Lines containing the word "After" are the ones to copy from the records below.

=-=-=-=-=

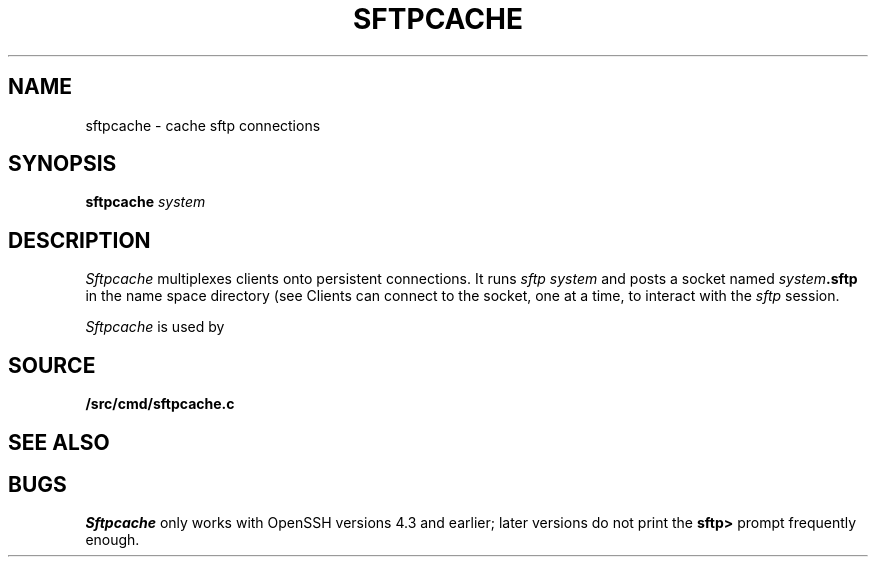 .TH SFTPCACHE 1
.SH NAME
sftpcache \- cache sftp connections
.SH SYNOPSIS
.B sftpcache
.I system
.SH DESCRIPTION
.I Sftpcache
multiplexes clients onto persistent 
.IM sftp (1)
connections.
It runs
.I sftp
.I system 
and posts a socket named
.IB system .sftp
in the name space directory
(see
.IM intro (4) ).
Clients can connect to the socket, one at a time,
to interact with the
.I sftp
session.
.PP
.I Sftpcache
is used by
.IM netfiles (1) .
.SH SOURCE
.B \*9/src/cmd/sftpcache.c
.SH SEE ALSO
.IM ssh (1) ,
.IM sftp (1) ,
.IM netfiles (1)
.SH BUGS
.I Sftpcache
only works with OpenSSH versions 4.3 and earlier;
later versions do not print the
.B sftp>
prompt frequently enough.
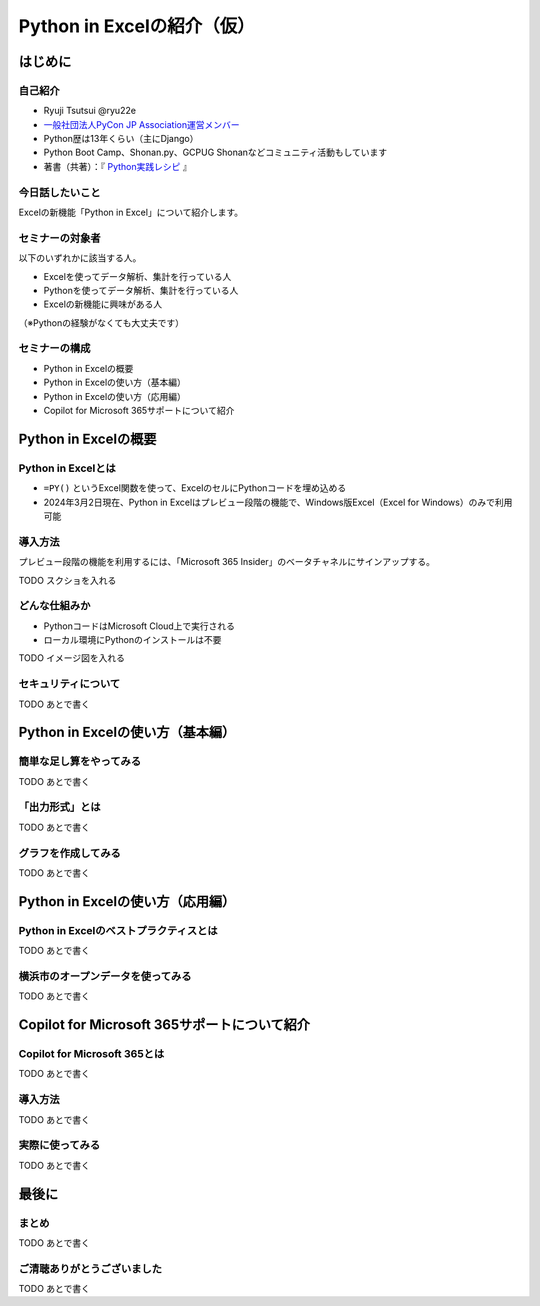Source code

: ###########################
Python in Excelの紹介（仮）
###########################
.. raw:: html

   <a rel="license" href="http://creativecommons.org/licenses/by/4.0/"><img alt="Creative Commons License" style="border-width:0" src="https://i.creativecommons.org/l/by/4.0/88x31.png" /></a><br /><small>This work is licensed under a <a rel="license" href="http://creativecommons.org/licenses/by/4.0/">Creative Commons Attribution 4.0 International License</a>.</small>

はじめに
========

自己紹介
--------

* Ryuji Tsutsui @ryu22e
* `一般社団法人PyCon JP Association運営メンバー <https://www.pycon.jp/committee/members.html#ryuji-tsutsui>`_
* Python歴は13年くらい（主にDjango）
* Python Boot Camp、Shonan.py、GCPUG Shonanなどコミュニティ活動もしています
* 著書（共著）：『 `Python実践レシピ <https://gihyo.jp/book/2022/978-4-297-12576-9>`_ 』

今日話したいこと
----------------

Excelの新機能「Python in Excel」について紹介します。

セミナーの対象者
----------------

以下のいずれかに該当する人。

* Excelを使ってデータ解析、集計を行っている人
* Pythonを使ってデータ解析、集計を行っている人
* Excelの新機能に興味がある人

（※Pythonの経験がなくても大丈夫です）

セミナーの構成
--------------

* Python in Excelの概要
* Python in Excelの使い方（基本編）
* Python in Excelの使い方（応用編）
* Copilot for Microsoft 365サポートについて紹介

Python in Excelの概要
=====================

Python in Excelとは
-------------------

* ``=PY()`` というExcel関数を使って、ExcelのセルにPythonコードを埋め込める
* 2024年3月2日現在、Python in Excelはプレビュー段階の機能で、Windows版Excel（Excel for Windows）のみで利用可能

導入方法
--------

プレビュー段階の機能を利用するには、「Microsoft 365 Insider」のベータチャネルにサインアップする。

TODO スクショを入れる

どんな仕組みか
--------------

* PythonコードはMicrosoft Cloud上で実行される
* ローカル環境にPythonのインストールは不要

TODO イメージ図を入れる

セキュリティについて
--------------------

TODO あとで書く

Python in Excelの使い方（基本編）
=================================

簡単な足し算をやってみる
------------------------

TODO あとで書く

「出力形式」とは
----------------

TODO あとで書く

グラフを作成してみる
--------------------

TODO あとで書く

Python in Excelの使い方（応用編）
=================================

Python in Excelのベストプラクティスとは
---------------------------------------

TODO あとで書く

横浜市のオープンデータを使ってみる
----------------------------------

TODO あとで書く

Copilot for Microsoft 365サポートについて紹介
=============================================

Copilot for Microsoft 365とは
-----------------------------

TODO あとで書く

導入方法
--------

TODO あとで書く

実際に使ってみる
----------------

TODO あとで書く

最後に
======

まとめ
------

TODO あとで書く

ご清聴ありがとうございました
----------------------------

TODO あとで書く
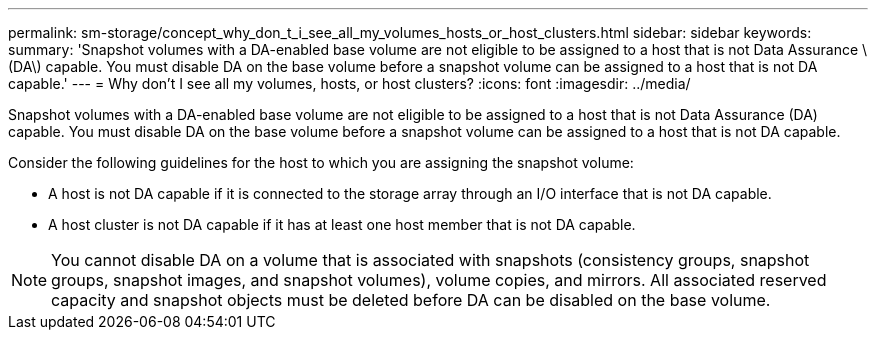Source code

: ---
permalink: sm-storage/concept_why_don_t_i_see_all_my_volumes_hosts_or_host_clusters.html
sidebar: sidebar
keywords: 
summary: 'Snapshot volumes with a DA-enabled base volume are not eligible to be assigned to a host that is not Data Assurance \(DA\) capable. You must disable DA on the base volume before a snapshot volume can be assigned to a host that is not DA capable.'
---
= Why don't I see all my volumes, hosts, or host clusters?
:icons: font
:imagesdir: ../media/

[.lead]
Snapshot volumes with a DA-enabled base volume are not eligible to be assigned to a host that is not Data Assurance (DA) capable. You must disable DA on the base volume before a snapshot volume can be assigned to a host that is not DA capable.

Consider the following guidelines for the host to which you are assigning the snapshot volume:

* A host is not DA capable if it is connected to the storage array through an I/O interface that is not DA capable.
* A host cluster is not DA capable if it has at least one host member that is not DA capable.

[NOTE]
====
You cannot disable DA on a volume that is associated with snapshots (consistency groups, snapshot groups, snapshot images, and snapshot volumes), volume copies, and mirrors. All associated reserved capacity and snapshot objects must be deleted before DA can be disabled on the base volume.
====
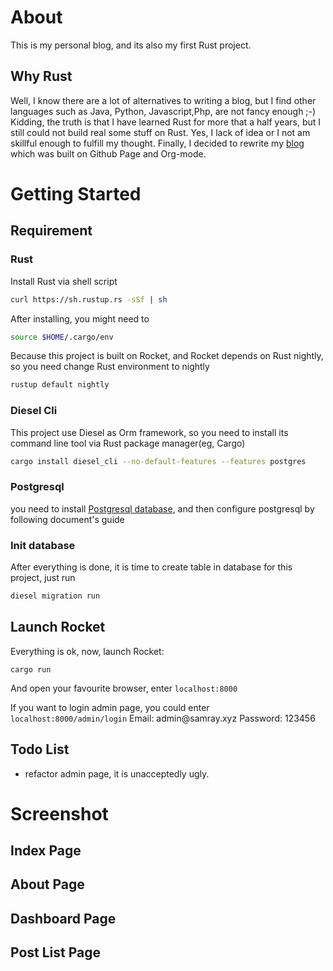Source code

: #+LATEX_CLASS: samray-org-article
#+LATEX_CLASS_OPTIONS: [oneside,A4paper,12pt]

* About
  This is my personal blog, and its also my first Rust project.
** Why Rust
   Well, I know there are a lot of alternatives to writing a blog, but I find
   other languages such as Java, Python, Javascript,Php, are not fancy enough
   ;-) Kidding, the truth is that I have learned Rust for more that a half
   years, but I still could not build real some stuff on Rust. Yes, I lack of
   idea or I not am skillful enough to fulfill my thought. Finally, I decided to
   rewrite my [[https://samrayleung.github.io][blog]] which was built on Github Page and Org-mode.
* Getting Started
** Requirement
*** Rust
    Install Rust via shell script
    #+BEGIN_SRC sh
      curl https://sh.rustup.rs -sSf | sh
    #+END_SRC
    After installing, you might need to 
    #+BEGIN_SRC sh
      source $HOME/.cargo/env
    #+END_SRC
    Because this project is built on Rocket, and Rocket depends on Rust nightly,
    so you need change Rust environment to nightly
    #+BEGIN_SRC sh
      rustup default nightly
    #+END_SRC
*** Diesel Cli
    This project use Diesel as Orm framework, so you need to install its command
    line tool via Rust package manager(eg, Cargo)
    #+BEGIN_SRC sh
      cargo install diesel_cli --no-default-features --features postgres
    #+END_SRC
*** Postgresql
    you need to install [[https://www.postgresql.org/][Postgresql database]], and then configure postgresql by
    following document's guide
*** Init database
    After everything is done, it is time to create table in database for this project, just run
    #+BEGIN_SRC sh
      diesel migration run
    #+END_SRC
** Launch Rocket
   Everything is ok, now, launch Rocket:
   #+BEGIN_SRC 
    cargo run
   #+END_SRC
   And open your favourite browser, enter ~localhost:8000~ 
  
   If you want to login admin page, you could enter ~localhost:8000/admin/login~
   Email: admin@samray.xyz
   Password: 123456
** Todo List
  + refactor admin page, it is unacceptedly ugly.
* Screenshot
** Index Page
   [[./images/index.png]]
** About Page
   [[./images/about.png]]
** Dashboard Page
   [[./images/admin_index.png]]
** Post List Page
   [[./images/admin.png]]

=-=-=-=-=

**Exercise result**.
    After installing, you might need to 
    After everything is done, it is time to create table in database for this project, just run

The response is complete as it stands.